**Exercise:** Present the text lines from the rows below as a two-column Markdown table, with "Number" for the line's position and "Text" for the line itself, skipping blank lines. Leave out the pictures.

........

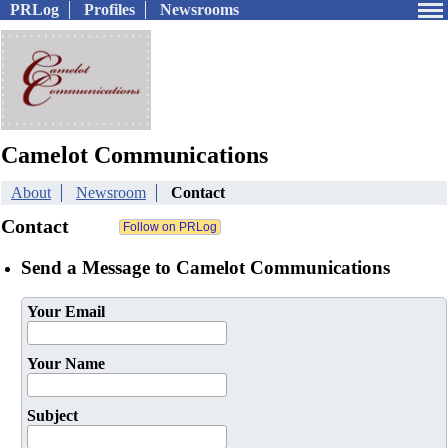
PRLog
Profiles
Newsrooms
Camelot Communications
About
Newsroom
Contact
Contact
Send a Message to Camelot Communications
Your Email
Your Name
Subject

........

**Answer for the task:**
| Number | Text |
|---|---|
| 1 | PRLog |
| 2 | Profiles |
| 3 | Newsrooms |
| 4 | Camelot Communications |
| 5 | About |
| 6 | Newsroom |
| 7 | Contact |
| 8 | Contact |
| 9 | Send a Message to Camelot Communications |
| 10 | Your Email |
| 11 | Your Name |
| 12 | Subject |